Thursday, November 24, 2005

Marlena Shaw - Woman Of The Ghetto

ORIGINATION found on LP in April 2000
LAST LISTENED TO ages ago
CHANCE OF WAKING TO IT low
RATING

This morning's song is a little bit of a cheat. What i woke up to this morning was not, strictly speaking, the song above. I in fact woke up with a tiny portion of a mash-up in my head. To the uninitiated, this is music for those afflicted by attention deficit disorder. Almost the logical extension of sampling, it is the name given to the jamming together of whole chunks of song. So, rather than just using a small piece of a song as sampling does, here whole songs are placed on top of each other, chopped around and generally messed with. These pieces of music stretch from the shortest single track effort, through to entire cd-length kaleidoscopic pieces. There's a whole messy sub-culture based around this practice. It's even encroached on mass consciousness through the likes of 2ManyDJs.
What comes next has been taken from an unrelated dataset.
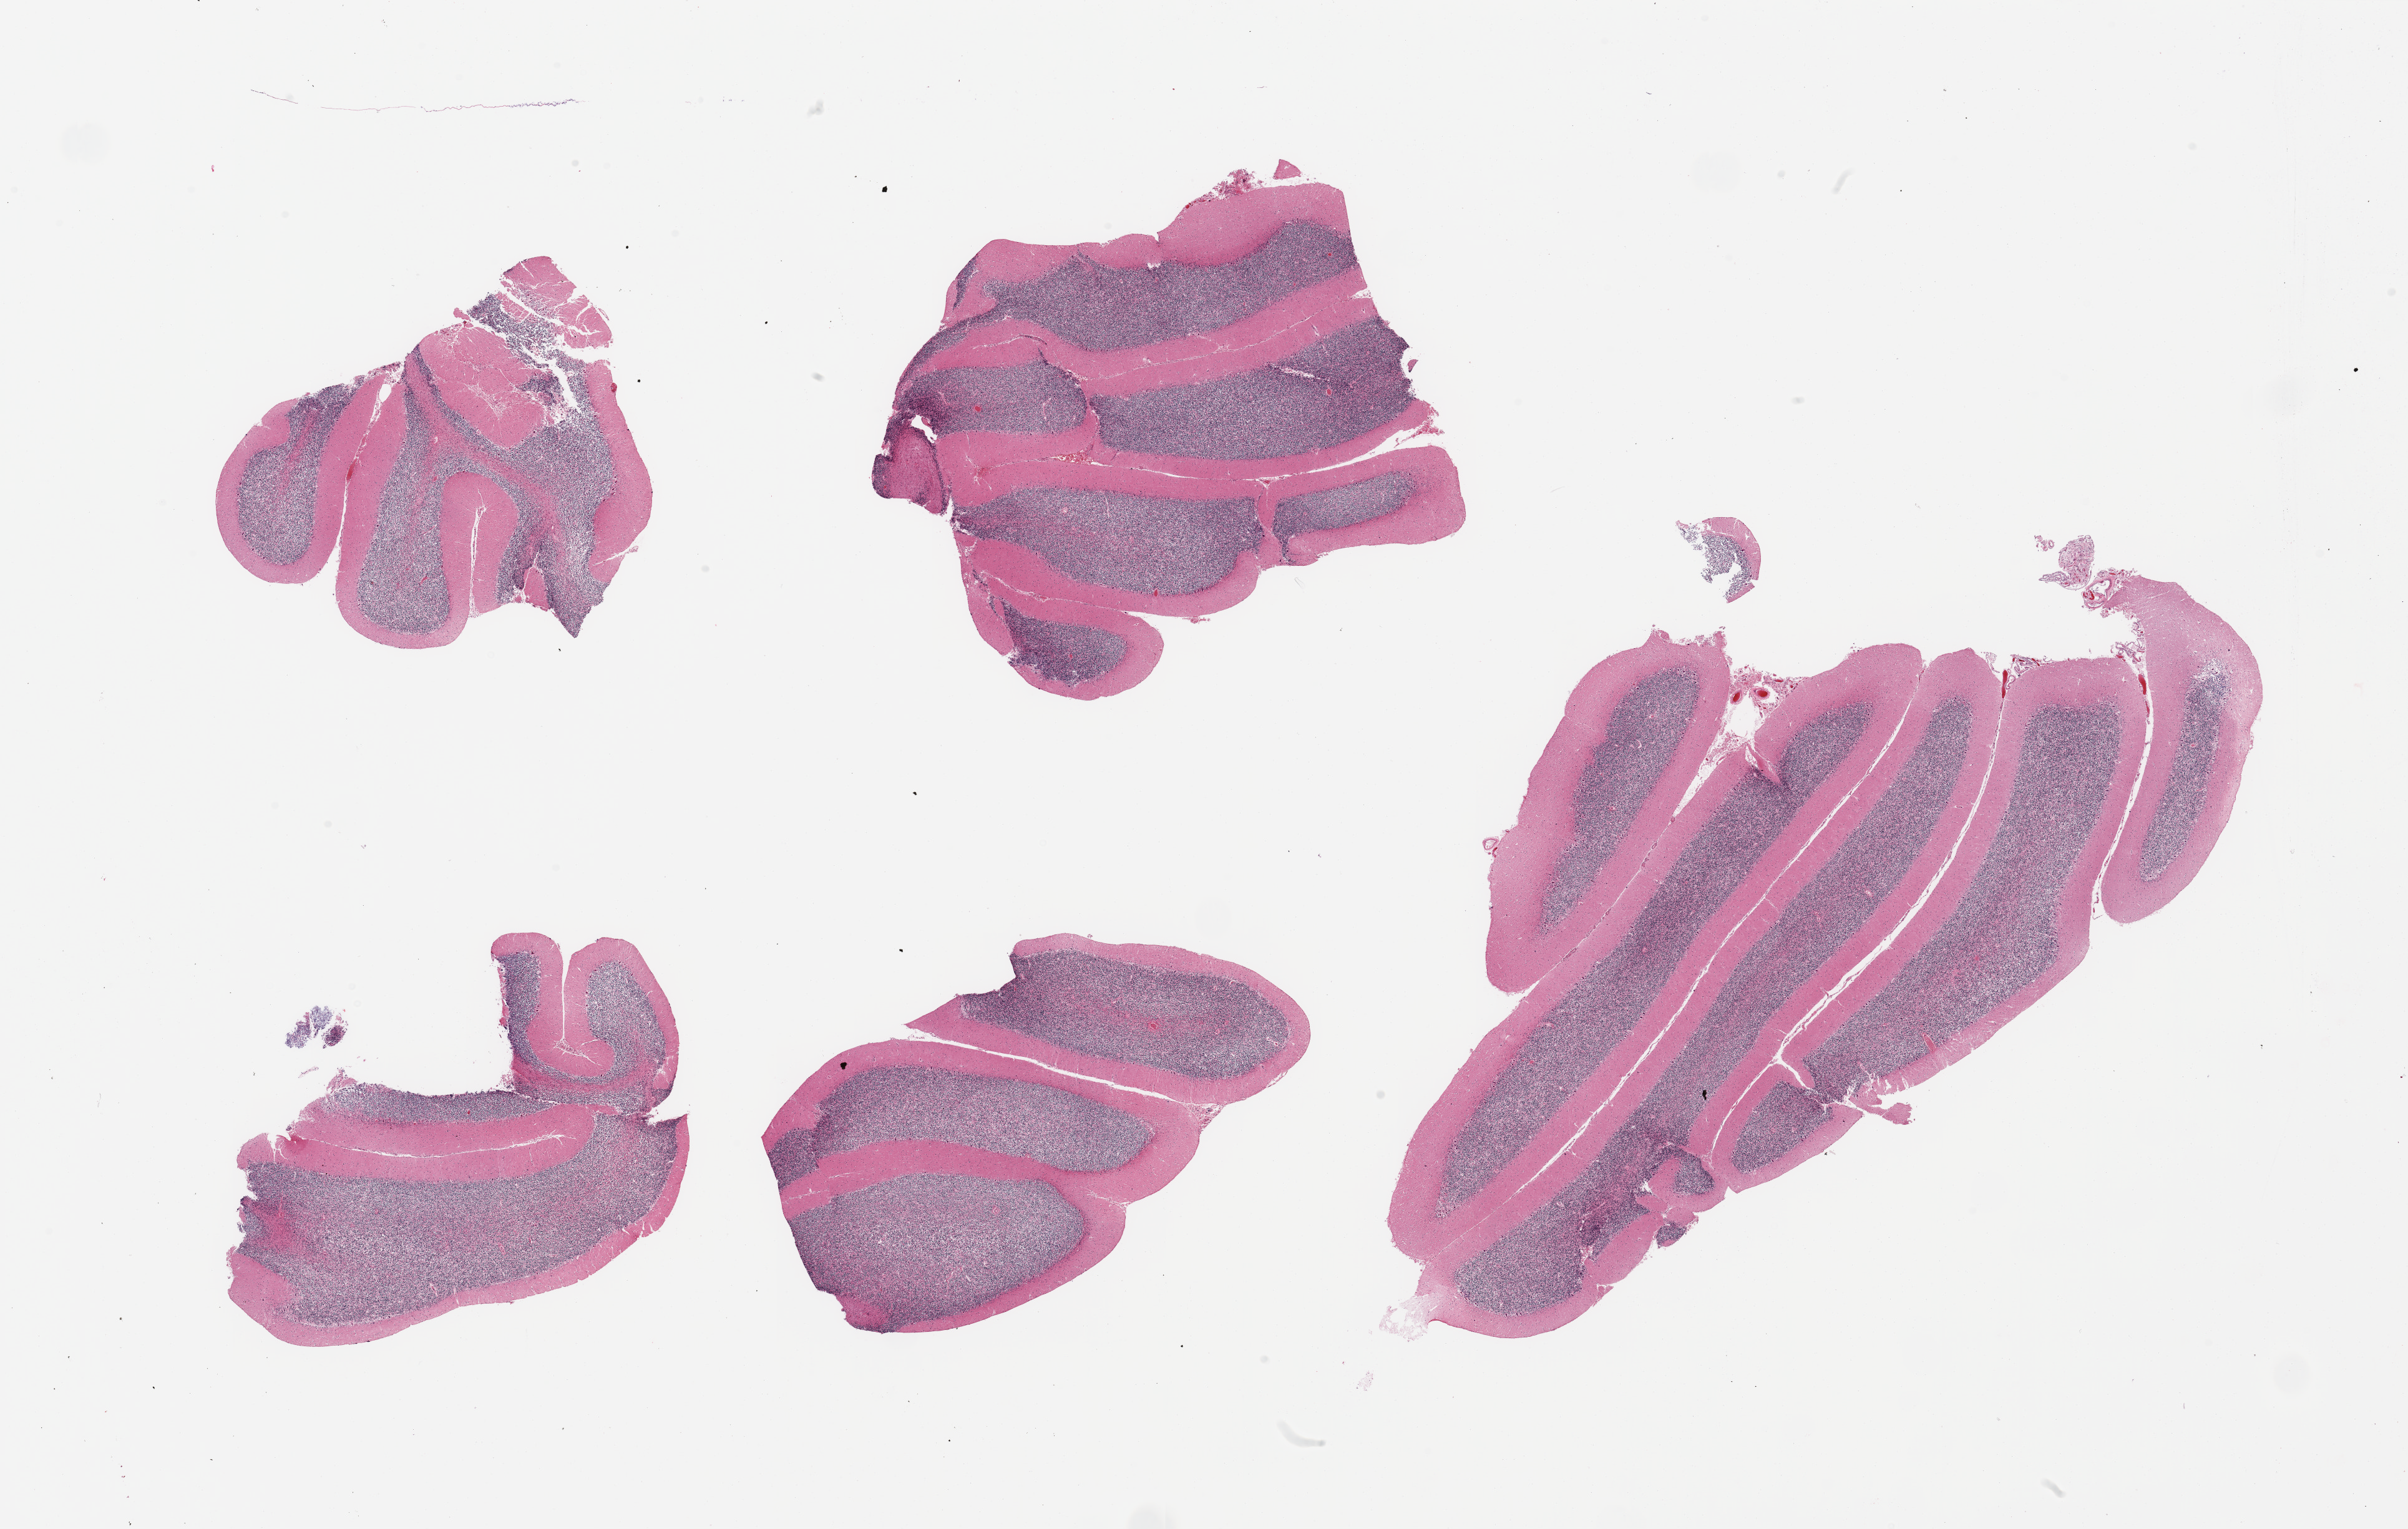
Digitized H&E-stained section — whole scanned area (about 30.5 x 19.4 mm, slide scanned at 20x) shown as a low-resolution overview, PAXgene-fixed paraffin-embedded (PFPE) section, section of cerebellum (target tissue), donor tissue sample. Donor sex: female.
Pathologist's review note for this sample: 5 pieces, no abnormalities.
What, you may wonder, am i doing having this sort of bastardised music in my head? Well, let's just say that i've been known to have the odd spell of short attention and that i will try new things of a time. I'll blame the internet and Limewire and leave it at that.

So, this morning i woke with a fragment of a song in my head, essentially just two lines of lyrics, followed by the intro to 'Woman Of The Ghetto'. The former lyrics i have been completely unable to trace, so let's just forget those and deal with the latter.

Marlena Shaw has been singing soul jazz since the 60s, but has never really achieved as much fame as some of her contemporaries. She has recorded for some of the biggest names in field, including Blue Note, Cadet and Verve. This song is probably her most famous.

Recorded in 1968 at the height of the Civil Rights Movement, this song is a powerful message of consciousness:

"How do you raise you kids in the ghetto?
Feed one child and starve another"

Musically, the song has a fantastic groove, that all springs from the bass that kicks off the track. There's some nice, restrained organ, a guitar briefly pretending to be a sitar and Marlena even scats through part of the track, without causing irritation. but chiefly it is the superb lyrics that stay with you. Have a listen.

1 comment:

Anonymous said...

I love this song,too.I love her voice.I found your blog when I searched her lyric.